▶ _Task item_
Reproduce word for word the stretch of lines below, from the line containing "serve solo per ucci" through the last line.

▶ _Records to use_
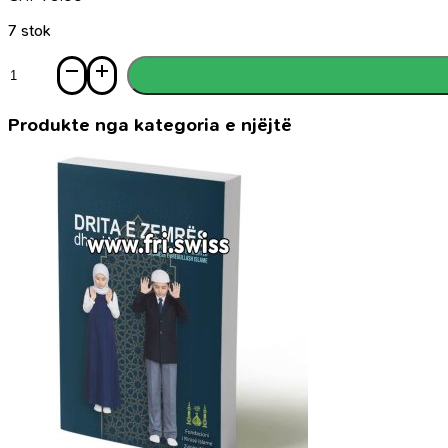
7 stok
Sasi
Ihjau-
Ulumid-
Din,
Produkte nga kategoria e njëjtë
Rilindja
e
shkencave
fetare,
komplet
prej
3
vëllimesh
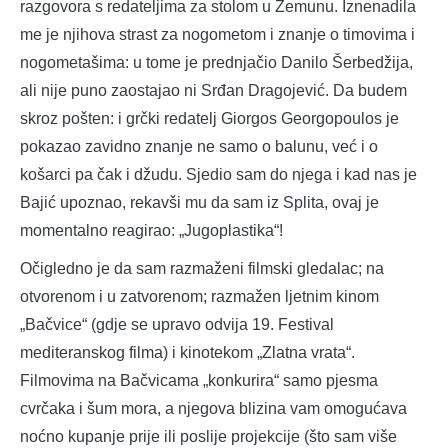
razgovora s redateljima za stolom u Zemunu. Iznenadila
me je njihova strast za nogometom i znanje o timovima i
nogometašima: u tome je prednjačio Danilo Šerbedžija,
ali nije puno zaostajao ni Srđan Dragojević. Da budem
skroz pošten: i grčki redatelj Giorgos Georgopoulos je
pokazao zavidno znanje ne samo o balunu, već i o
košarci pa čak i džudu. Sjedio sam do njega i kad nas je
Bajić upoznao, rekavši mu da sam iz Splita, ovaj je
momentalno reagirao: „Jugoplastika“!
Očigledno je da sam razmaženi filmski gledalac; na
otvorenom i u zatvorenom; razmažen ljetnim kinom
„Bačvice“ (gdje se upravo odvija 19. Festival
mediteranskog filma) i kinotekom „Zlatna vrata“.
Filmovima na Bačvicama „konkurira“ samo pjesma
cvrčaka i šum mora, a njegova blizina vam omogućava
noćno kupanje prije ili poslije projekcije (što sam više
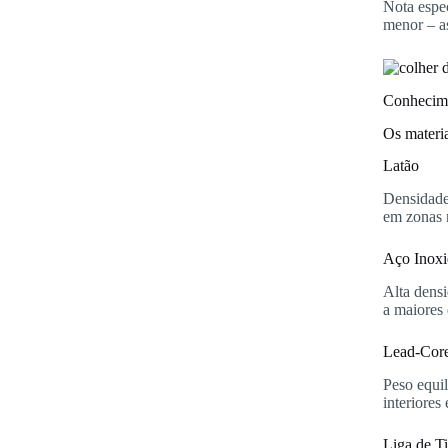
Nota espe
menor – a
Conhecime
Os materi
Latão
Densidade 
em zonas 
Aço Inoxi
Alta densi
a maiores 
Lead-Core
Peso equi
interiores
Liga de Ti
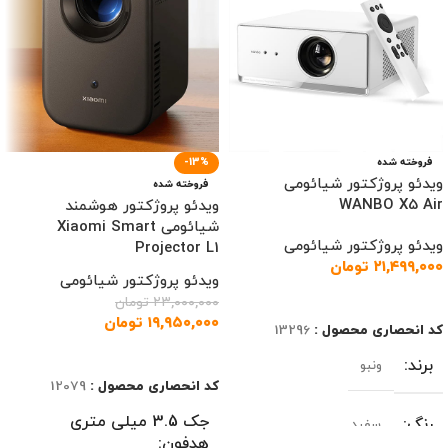
فروخته شده
-13%
ویدئو پروژکتور شیائومی
فروخته شده
WANBO X5 Air
ویدئو پروژکتور هوشمند
شیائومی Xiaomi Smart
ویدئو پروژکتور شیائومی
Projector L1
۲۱,۴۹۹,۰۰۰
تومان
ویدئو پروژکتور شیائومی
اطلاعات بیشتر
۲۳,۰۰۰,۰۰۰
تومان
۱۹,۹۵۰,۰۰۰
تومان
کد انحصاری محصول :
13296
اطلاعات بیشتر
برند
ونبو
کد انحصاری محصول :
12079
جک 3.5 میلی متری
رنگ
سفید
هدفون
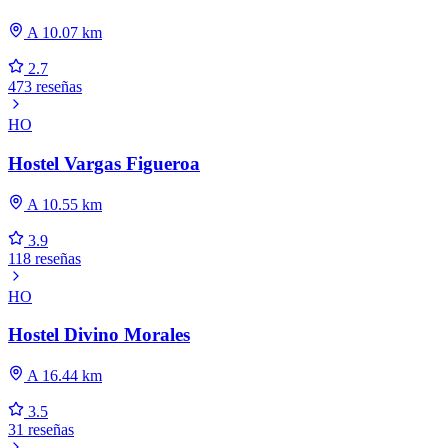
A 10.07 km
2.7
473 reseñas
HO
Hostel Vargas Figueroa
A 10.55 km
3.9
118 reseñas
HO
Hostel Divino Morales
A 16.44 km
3.5
31 reseñas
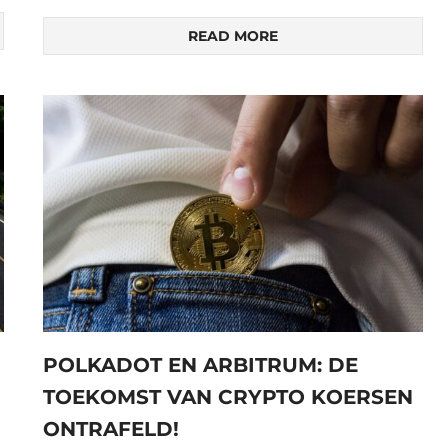
READ MORE
POLKADOT EN ARBITRUM: DE
TOEKOMST VAN CRYPTO KOERSEN
ONTRAFELD!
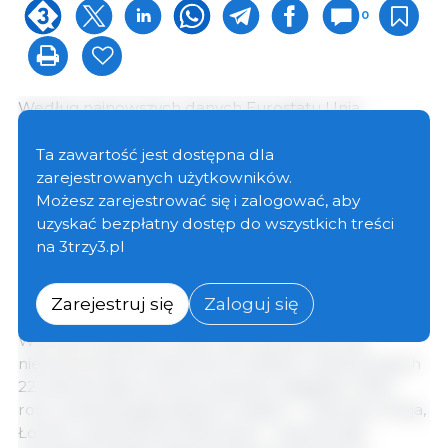
0
Według najnowszych danych Eurostatu Unia
Europejska wyprodukowała
21,89 mln ton
wieprzowiny w 2025 roku.
Był to drugi z rzędu rok
Ta zawartość jest dostępna dla
wzrostu po osiągnięciu najniższego poziomu
zarejestrowanych użytkowników.
produkcji w 2023 roku (20,64 mln ton) oraz wynik o
Możesz zarejestrować się i zalogować, aby
3,8% wyższy niż w 2024 roku. Pomimo poprawy
uzyskać bezpłatny dostęp do wszystkich treści
produkcja w UE pozostawała jednak nadal o 6,5%
na 3trzy3.pl
niższa od rekordowego poziomu z 2021 roku (23,4
mln ton).
Zarejestruj się
Zaloguj się
Wzrost produkcji w 2025 roku był szeroki, ale
nierównomierny. Spośród 27 państw członkowskich
22 odnotowały wzrost produkcji względem 2024
roku, podczas gdy jedynie 5 krajów — Estonia, Grecja,
Łotwa, Luksemburg i Słowenia — zanotowało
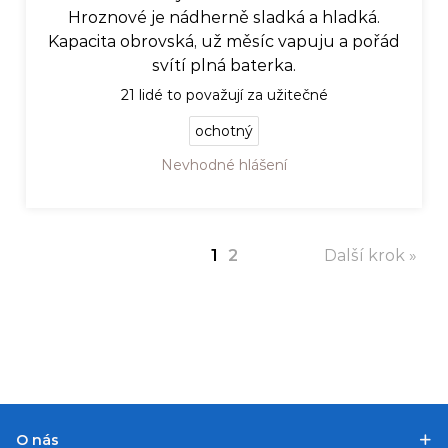
Hroznové je nádherně sladká a hladká.
Kapacita obrovská, už měsíc vapuju a pořád
svítí plná baterka.
21
lidé to považují za užitečné
ochotný
Nevhodné hlášení
1
2
Další krok »
O nás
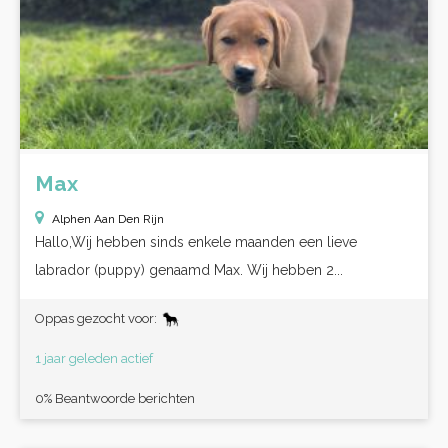
Max
Alphen Aan Den Rijn
Hallo,Wij hebben sinds enkele maanden een lieve
labrador (puppy) genaamd Max. Wij hebben 2...
Oppas gezocht voor:
1 jaar geleden actief
0% Beantwoorde berichten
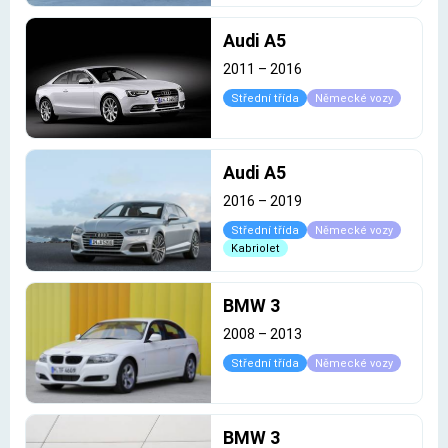
Audi A5
2011
–
2016
Střední třída
Německé vozy
Audi A5
2016
–
2019
Střední třída
Německé vozy
Kabriolet
BMW 3
2008
–
2013
Střední třída
Německé vozy
BMW 3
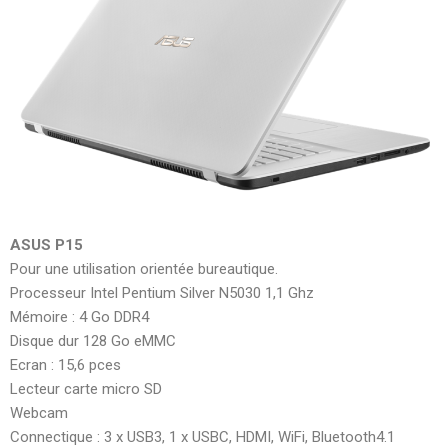
ASUS P15
Pour une utilisation orientée bureautique.
Processeur Intel Pentium Silver N5030 1,1 Ghz
Mémoire : 4 Go DDR4
Disque dur 128 Go eMMC
Ecran : 15,6 pces
Lecteur carte micro SD
Webcam
Connectique : 3 x USB3, 1 x USBC, HDMI, WiFi, Bluetooth4.1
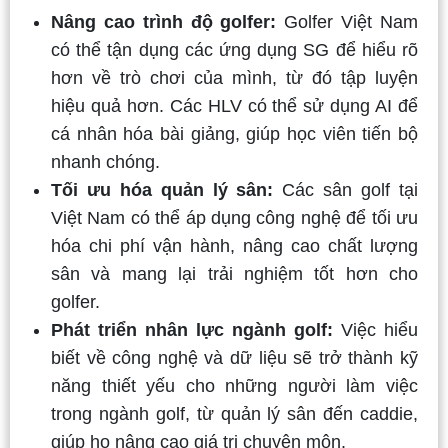
Nâng cao trình độ golfer:
Golfer Việt Nam
có thể tận dụng các ứng dụng SG để hiểu rõ
hơn về trò chơi của mình, từ đó tập luyện
hiệu quả hơn. Các HLV có thể sử dụng AI để
cá nhân hóa bài giảng, giúp học viên tiến bộ
nhanh chóng.
Tối ưu hóa quản lý sân:
Các sân golf tại
Việt Nam có thể áp dụng công nghệ để tối ưu
hóa chi phí vận hành, nâng cao chất lượng
sân và mang lại trải nghiệm tốt hơn cho
golfer.
Phát triển nhân lực ngành golf:
Việc hiểu
biết về công nghệ và dữ liệu sẽ trở thành kỹ
năng thiết yếu cho những người làm việc
trong ngành golf, từ quản lý sân đến caddie,
giúp họ nâng cao giá trị chuyên môn.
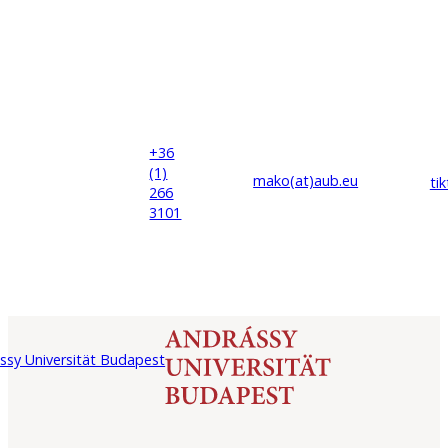
+36
(1)
mako(at)
aub
.eu
ti
266
3101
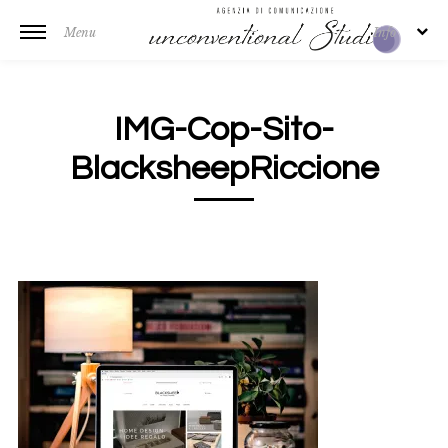
Menu
Info
IMG-Cop-Sito-
BlacksheepRiccione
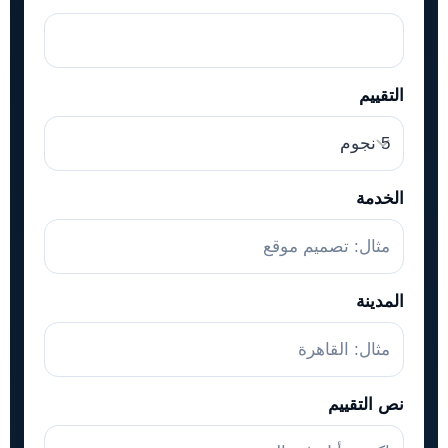
التقييم
الخدمة
المدينة
نص التقييم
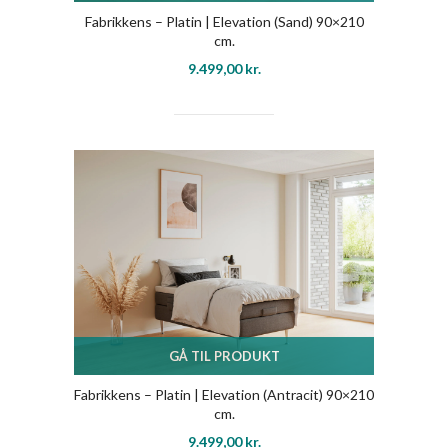
Fabrikkens – Platin | Elevation (Sand) 90×210
cm.
9.499,00
kr.
GÅ TIL PRODUKT
Fabrikkens – Platin | Elevation (Antracit) 90×210
cm.
9.499,00
kr.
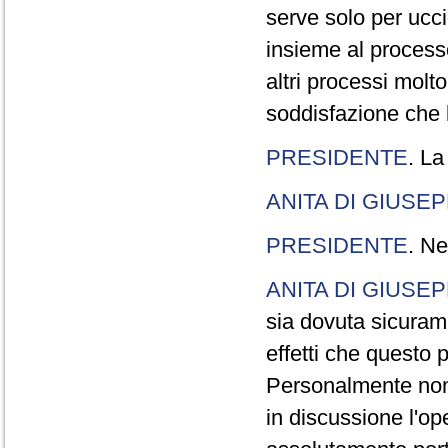
serve solo per ucci
insieme al processo
altri processi molt
soddisfazione che l
PRESIDENTE
. La
ANITA DI GIUSE
PRESIDENTE
. Ne
ANITA DI GIUSE
sia dovuta sicuram
effetti che questo 
Personalmente non 
in discussione l'o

▶ _Response to the task_
serve solo per ucci
insieme al processo
altri processi molt
soddisfazione che l
PRESIDENTE
. La
ANITA DI GIUSE
PRESIDENTE
. Ne
ANITA DI GIUSE
sia dovuta sicuram
effetti che questo 
Personalmente non 
in discussione l'o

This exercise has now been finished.